When a user logs in for the first time to the head node, PAM creates a homedir for them.
I need, when this happens, to simultaneously create a homedir on all the other machines as well.
I'm thinking of possible solutions:
- Have a script that does this, triggered when a user first logs into the headnode. I'm not sure on the most elegant way to do this, bar a .sh script with 20+ ssh commands
- Have a cron job do the same as above, frequently
- Configure some sort of PAM voodoo to do it
- Have a cron job to create a homedir for every user in the LDAP directory (Don't want to do this, only want user that have log'd into the head node)
- Something else (suggestions welcome)
At the moment the users have to ssh into all the nodes to create their homedir.
A rough analogy to what we are running and how I set this up can be found in theses dockerfiles: https://github.com/dooglz/slurm_docker/blob/master/slurm/ldap_host.dockerfile https://github.com/dooglz/slurm_docker/blob/master/slurm/slurm_node.dockerfile
The cluster is actually run 100% in docker, but on 20+ bare metal Ubuntu 18 servers.
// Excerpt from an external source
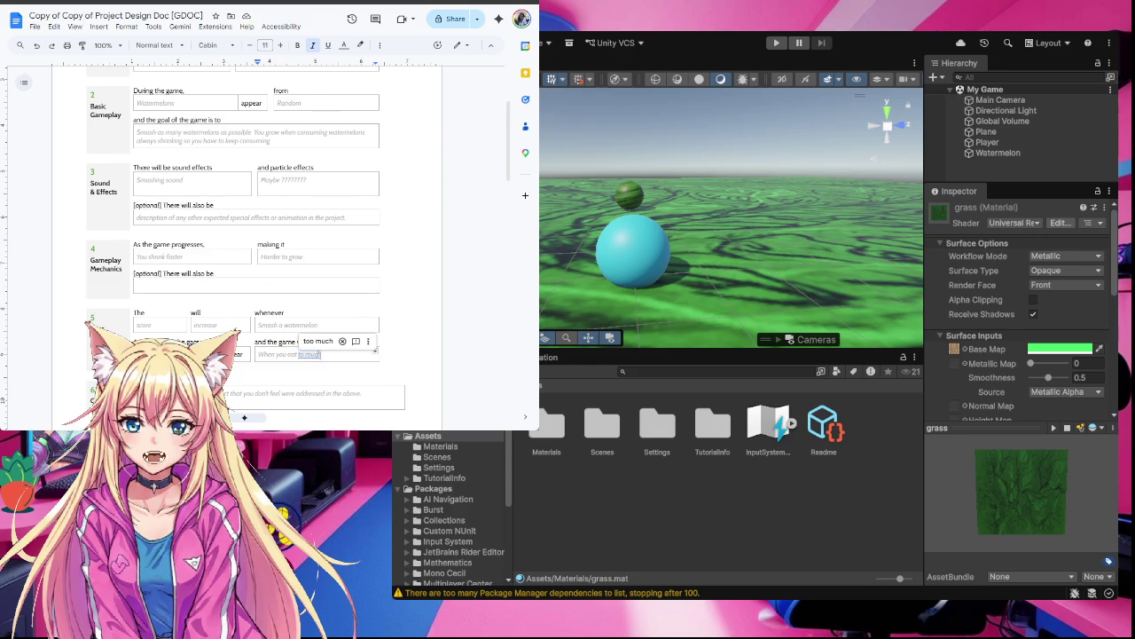
{"action": "key", "text": "BackSpace"}
{"action": "key", "text": "BackSpace"}
{"action": "key", "text": "BackSpace"}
This is so I can change configurations easily.
Why: We are running SLURM job scheduler, it runs batch jobs on the cluster, as the users UID, if the homedir doesn exist already [i.e job is running on a node that a user hasn't ssh'd into yet], we get errors. Users can change the default job directory, but I wan't to not have to do this
Suggestions and comments welcome. Thanks
PS
Mounting /home with NFS, is a possibility, but due to the nature of the usecase, we need /home to write and read from the fast local disks.
*EDIT I now have a solution, but it's only for my exact workflow. Using the SLURM prolog command, which runs as root on a node that's about to have a job run, I mkdir the users home. This works for me, but hasn't solved the how I would do this otherwise, or with PAM.